Here are some general tips to make life easier for both artifact authors and evaluators:

  • Automate as much as possible, you will save a lot of time in the end from not having to re-run experiments that suffered from human error. This is feasible even for artifacts that need multiple nodes or to replicate configuration in multiple places. See this repository for an example of artifact automation with Docker.

  • Try out your own artifact on a blank environment, following the steps you documented. One lightweight way to do this is to create a Docker container from a base OS image, such as ubuntu:latest. You can also use a virtual machine or even provision a real machine if you have the infrastructure to do so.

  • Log both successes and failures, so that users know that something happened. Avoid logging unnecessary or confusing information, such as verbose output or failures that are actually expected. Log potential issues, such as an optional but recommended library not being present.
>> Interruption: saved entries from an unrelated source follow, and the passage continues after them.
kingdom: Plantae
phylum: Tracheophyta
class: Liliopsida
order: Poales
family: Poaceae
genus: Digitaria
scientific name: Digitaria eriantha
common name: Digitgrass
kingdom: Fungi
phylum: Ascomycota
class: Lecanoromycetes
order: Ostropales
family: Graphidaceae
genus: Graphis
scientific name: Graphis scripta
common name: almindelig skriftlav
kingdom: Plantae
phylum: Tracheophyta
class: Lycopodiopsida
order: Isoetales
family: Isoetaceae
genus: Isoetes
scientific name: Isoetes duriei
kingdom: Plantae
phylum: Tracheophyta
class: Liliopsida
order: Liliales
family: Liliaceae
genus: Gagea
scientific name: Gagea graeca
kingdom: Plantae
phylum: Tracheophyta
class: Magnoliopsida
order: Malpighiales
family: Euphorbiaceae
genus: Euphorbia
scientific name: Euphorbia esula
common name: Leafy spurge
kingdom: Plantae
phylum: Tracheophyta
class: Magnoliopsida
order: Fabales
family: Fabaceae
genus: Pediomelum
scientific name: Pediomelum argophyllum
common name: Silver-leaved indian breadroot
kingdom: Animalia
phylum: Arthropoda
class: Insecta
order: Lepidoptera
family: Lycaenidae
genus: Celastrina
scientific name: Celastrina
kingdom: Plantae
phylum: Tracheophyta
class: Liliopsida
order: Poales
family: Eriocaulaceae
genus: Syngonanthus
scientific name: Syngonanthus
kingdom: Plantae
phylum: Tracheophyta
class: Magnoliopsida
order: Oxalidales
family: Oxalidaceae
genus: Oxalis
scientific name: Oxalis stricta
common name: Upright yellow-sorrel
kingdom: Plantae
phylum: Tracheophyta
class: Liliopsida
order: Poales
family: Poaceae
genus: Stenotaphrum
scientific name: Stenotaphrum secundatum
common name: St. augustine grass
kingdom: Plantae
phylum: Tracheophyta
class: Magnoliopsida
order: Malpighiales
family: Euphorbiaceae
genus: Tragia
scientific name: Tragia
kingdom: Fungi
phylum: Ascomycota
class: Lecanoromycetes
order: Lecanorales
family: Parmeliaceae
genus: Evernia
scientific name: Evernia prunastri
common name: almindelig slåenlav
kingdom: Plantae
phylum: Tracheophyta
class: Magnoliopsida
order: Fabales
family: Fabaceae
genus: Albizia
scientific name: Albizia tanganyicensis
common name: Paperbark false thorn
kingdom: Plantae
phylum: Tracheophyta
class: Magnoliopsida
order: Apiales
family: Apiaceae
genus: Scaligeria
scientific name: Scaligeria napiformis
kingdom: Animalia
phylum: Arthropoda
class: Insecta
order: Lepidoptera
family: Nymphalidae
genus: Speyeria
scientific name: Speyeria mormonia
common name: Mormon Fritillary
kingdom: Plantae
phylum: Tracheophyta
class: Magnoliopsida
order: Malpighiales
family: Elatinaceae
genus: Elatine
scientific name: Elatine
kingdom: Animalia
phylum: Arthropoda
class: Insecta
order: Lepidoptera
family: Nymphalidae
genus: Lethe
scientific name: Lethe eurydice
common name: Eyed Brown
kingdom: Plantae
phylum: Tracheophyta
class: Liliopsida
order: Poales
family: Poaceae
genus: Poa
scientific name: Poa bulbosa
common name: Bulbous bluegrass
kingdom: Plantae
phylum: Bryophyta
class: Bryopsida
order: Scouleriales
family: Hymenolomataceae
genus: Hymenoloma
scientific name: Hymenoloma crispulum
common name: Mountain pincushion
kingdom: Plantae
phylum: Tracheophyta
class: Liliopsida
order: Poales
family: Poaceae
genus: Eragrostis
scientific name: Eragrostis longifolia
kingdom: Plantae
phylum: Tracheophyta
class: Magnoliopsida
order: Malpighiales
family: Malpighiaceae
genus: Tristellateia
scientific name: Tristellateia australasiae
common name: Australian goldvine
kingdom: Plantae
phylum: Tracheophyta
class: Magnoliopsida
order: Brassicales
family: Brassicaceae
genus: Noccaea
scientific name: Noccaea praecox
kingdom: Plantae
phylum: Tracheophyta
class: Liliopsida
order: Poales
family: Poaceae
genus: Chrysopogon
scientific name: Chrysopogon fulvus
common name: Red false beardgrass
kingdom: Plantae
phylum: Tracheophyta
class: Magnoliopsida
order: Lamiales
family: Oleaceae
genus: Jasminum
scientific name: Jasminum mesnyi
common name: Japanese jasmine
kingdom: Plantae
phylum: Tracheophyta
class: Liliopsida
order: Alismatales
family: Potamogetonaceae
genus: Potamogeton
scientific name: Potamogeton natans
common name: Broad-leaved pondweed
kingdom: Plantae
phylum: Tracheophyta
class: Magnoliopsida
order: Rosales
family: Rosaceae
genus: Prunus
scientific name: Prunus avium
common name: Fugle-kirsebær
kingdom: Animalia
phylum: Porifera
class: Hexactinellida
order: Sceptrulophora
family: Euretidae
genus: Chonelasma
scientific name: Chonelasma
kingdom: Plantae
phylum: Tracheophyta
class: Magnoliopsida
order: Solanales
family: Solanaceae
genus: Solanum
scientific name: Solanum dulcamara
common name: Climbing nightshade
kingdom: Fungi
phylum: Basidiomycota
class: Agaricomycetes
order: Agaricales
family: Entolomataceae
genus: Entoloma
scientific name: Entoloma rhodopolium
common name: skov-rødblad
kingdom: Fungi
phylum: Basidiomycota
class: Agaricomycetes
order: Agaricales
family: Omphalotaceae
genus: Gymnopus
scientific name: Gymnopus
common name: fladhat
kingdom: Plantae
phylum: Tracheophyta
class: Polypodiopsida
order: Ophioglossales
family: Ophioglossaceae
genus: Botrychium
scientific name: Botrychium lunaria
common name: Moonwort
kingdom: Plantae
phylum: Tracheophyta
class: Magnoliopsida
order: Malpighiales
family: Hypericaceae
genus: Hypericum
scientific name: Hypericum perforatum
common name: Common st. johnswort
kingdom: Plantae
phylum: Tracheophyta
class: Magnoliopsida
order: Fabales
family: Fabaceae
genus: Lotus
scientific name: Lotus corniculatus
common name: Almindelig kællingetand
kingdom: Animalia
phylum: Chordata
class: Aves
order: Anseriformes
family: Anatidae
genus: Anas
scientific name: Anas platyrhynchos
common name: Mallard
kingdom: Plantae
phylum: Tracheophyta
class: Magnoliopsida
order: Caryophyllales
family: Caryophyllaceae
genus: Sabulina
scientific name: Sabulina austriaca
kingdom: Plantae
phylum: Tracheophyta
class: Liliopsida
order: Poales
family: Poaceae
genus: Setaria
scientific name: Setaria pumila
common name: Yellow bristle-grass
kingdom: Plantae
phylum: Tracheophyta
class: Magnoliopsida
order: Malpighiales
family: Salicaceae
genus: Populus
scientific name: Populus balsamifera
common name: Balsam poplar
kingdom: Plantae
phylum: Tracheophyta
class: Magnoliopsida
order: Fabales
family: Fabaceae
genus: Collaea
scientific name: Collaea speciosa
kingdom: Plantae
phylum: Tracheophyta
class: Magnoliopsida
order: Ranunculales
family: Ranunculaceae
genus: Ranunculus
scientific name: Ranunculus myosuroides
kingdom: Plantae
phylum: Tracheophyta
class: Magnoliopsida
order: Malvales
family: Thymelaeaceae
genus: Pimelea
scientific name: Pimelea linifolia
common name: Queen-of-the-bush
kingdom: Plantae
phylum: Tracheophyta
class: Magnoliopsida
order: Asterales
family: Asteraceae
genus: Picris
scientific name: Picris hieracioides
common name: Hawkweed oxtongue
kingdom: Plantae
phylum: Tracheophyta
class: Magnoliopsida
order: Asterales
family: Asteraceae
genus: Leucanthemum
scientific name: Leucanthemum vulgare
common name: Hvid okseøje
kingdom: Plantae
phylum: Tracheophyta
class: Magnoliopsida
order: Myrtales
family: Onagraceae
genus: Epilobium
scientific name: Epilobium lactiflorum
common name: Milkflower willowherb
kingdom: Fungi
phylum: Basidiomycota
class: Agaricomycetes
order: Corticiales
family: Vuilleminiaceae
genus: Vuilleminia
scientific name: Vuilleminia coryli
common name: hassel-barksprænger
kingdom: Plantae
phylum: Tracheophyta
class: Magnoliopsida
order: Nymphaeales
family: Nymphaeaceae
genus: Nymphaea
  • Measure resource use using tools such as mpstat, iostat, vmstat, and ifstat to measure CPU, I/O, memory, and network use respectively on Linux, or /usr/bin/time -v to measures the time and memory used by a command also on Linux. This lets users know what to expect.

Checklists

Unfortunately, artifacts sometimes miss badges because they were not tested on a clean setup, or not documented enough, or because running experiments is too error-prone due to complex manual steps. This year, we provide checklists for authors and evaluators to help prepare and evaluate artifacts, minimizing the risk of an artifact unnecessarily missing a badge.

Artifact Available

  • The artifact is available on a public website with a specific version such as a git commit
  • The artifact has a “read me” file with a reference to the paper
  • Ideally, the artifact should have a license that at least allows use for comparison purposes

Artifacts must meet these criteria at the time of evaluation. Promises of future availability, such as artifacts “temporarily” gated behind credentials given to evaluators, are not enough.

Artifact Functional

  • The artifact has a “read me” file with high-level documentation:
    • A description, such as which folders correspond to code, benchmarks, data, …
    • A list of supported environments, including OS, specific hardware if necessary, …
    • Compilation and running instructions, including dependencies and pre-installation steps, with a reasonable degree of automation such as scripts to download and build exotic dependencies
    • Configuration instructions, such as selecting IP addresses or disks
    • Usage instructions, such as analyzing a new data set
    • Instructions for a “minimal working example”
  • The artifact has documentation explaining the high-level organization of modules, and code comments explaining non-obvious code, such that other researchers can fully understand it
  • The artifact contains all components the paper describes using the same terminology as the paper, and no obsolete code/data
  • If the artifact includes a container/VM, it must also contain a script to create it from scratch

Artifacts must be usable on other machines than the authors’, though they may require hardware such as specific network cards. Information such as IP addresses must not be hardcoded.

Results Reproduced

  • The artifact has a “read me” file that documents:
    • The exact environment the authors used, including OS version and any special hardware
    • The exact commands to run to reproduce each claim from the paper
    • The approximate resources used per claim, such as “5 minutes, 1 GB of disk space”
    • The scripts to reproduce claims are documented, allowing researchers to ensure they correspond to the claims; merely producing the right output is not enough
  • The artifact’s external dependencies are fetched from well-known sources such as official websites or GitHub repositories
    • Changes to such dependencies should be clearly separated, such as using a patch file or a repository fork with a clear commit history

The amount of manual work, such as writing configuration files, should be reasonably minimized. In particular, there should be no redundant manual steps such as writing the same configuration values in multiple places, as this inevitably leads to human error.